Here's the plot for $f(n)=\frac{3n+1}{2^k}$ ($n$ integer, positive, odd) where $k$ is the number of 2 factors in $3n+1$:
Just to be clear, here's a zoom in:
Why do we see those straight lines? I assume it should be something trivial, but I fail to prove this.
Edit #1 Here's how $k(n)$ looks like:
On
Let's assume for the following $j \in \mathbb N$
First look at each number taken by $\small n = 4j+3$ giving $\small 3(4j+3)+1 = 12j+10 =2^1 (6j+5) $
Second look at each number taken by $\small n = 8j+1$ giving $\small 3(8j+1)+1 = 24j+4 =2^2 (6j+1) $
Third look at each number taken by $\small n = 16j+13$ giving $\small 3(16j+13)+1 = 48j+40 =2^3 (6j+5) $
Fourth look at each number taken by $\small n = 32j+5$ giving $\small 3(32j+5)+1 = 96j+16 =2^4 (6j+1) $
and so on...
Now look at the list of the results with a fixed $k$, for instance $k=4$, which occurs in the exponent of $2^k$ in the last entries. Then we have the curve $x=n = 32j+5 \to 2^4(6j+1) \to y=6j+1 $ or $x=32j+5, y=6j+1$ and then
$$ 16y-3x=1 $$
and then, as expected,
$$ y = f_4(x) = {3x+1 \over 16} $$
which is a linear function with slope roughly $y'(x) \approx 1/5$.
Now by your own introductional function-definition you have, that for that type of numbers $x(j)=2^4 \cdot 2 j+5 \to y(j)=6j+1$ only odd integers for $x$ and $y$ may occur so you have a discrete graph, thus dots, but lying on a linear pattern.
For each $k$ you have one dotted "line" in the same way, which we "see" (actually interpolate...) in your pictures.
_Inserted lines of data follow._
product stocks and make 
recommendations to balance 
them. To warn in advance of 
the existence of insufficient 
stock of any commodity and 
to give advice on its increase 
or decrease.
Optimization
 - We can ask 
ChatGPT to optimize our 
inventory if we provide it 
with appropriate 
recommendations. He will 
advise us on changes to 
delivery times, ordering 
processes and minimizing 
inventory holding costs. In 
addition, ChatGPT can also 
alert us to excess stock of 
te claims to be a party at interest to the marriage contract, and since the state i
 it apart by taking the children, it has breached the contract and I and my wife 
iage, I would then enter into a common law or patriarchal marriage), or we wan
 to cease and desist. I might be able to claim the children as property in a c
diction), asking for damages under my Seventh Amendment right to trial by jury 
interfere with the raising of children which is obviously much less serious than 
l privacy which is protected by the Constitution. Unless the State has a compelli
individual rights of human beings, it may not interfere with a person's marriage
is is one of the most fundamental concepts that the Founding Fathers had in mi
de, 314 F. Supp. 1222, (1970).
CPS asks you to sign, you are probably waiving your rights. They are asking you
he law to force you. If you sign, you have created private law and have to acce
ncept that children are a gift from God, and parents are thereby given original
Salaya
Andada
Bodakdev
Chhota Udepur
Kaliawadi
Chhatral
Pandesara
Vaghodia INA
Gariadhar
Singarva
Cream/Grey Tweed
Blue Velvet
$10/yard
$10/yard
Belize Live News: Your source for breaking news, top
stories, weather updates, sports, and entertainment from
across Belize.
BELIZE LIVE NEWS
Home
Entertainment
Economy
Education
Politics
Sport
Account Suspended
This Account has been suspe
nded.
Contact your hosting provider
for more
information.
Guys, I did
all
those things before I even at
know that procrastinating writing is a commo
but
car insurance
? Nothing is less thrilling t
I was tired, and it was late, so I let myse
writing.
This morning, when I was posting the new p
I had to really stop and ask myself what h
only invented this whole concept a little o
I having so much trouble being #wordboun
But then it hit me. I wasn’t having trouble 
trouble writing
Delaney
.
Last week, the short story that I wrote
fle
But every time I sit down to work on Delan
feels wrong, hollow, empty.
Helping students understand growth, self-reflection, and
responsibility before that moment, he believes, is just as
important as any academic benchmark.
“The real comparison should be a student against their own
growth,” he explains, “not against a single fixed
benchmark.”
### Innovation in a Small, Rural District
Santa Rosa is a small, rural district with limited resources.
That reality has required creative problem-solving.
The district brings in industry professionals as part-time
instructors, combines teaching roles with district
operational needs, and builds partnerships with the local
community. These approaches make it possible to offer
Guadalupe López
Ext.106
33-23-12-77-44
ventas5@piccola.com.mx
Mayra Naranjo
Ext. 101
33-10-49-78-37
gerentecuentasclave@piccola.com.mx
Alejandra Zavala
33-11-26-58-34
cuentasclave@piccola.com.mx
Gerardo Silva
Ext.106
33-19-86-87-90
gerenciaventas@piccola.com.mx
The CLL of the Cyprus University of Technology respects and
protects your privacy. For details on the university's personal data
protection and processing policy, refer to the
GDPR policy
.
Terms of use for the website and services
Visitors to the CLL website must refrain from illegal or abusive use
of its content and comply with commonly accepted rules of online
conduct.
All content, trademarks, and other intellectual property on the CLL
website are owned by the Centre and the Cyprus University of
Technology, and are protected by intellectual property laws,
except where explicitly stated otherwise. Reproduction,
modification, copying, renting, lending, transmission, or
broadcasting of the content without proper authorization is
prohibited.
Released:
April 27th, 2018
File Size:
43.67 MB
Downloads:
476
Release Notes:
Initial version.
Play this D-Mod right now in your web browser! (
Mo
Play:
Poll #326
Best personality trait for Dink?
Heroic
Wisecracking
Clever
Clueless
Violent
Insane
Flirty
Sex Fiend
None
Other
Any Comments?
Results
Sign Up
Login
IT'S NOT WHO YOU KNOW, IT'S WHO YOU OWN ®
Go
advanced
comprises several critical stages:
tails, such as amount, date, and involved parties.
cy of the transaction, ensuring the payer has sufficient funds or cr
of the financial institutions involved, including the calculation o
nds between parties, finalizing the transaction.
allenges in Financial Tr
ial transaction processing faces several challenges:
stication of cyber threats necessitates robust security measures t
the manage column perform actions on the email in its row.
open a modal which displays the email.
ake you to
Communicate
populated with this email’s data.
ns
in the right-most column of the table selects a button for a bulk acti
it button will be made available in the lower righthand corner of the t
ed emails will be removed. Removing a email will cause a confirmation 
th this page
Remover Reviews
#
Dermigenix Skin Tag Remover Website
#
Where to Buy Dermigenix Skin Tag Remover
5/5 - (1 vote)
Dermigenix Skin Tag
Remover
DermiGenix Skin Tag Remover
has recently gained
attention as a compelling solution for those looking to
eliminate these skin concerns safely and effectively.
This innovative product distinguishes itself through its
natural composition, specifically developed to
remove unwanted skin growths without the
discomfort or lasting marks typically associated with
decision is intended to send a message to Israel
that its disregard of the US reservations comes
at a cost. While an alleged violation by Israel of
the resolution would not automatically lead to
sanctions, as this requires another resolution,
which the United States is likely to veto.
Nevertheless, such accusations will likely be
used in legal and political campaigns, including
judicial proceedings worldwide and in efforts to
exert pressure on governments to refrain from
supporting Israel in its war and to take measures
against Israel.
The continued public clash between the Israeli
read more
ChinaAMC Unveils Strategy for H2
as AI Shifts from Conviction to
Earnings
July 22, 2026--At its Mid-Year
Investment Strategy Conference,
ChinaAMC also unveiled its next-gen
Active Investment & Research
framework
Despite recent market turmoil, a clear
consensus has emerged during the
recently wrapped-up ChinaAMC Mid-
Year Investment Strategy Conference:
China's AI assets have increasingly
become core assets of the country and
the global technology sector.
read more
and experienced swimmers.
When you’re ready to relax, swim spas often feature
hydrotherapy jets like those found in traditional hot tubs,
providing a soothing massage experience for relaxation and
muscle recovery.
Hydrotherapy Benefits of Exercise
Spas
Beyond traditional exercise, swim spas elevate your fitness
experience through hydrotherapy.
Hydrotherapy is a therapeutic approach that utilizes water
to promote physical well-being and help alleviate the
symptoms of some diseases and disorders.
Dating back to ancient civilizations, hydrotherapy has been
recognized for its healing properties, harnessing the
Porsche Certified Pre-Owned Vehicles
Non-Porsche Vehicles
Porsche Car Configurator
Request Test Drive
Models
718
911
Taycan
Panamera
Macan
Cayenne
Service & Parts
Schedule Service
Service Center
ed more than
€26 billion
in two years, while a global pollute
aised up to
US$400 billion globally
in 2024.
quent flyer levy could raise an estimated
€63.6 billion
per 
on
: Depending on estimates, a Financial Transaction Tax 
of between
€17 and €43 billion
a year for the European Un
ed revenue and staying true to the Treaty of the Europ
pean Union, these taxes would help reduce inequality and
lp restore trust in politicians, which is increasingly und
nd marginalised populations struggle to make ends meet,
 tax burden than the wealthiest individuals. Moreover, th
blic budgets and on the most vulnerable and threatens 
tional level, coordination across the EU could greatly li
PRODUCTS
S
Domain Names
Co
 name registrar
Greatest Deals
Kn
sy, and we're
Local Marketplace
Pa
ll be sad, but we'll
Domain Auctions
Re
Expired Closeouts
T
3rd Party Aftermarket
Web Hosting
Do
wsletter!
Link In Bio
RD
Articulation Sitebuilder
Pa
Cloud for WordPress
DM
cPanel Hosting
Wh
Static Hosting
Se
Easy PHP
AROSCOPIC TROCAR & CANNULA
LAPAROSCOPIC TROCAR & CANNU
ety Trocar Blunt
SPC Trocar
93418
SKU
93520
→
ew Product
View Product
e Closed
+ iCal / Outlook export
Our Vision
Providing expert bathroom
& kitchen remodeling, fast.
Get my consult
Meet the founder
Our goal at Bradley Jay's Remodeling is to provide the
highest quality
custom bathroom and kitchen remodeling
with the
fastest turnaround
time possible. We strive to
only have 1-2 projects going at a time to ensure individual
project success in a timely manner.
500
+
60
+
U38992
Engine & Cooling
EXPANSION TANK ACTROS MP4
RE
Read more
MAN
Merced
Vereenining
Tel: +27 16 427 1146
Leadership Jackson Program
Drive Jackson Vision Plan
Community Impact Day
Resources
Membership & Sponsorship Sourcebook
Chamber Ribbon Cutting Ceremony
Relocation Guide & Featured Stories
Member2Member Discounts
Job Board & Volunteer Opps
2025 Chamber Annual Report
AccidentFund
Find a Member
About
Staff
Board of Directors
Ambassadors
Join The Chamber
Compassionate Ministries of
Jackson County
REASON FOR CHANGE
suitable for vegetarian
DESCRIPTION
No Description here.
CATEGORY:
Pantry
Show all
Four our example $k=4$, this is the fourth dotted line and for instance at $x=5000$ it is $y=15001/16 \approx 937.5$ which is near $y=1000$ (with small error) which we can immediately see in the first picture.
Last step is to prove, that the introducing table covers all odd integers. But I think that's easy enough for you?
$f_k (n) = \frac{3}{2^k} n + \frac{1}{2^k} = a_k n + b_k $ which is a linear function.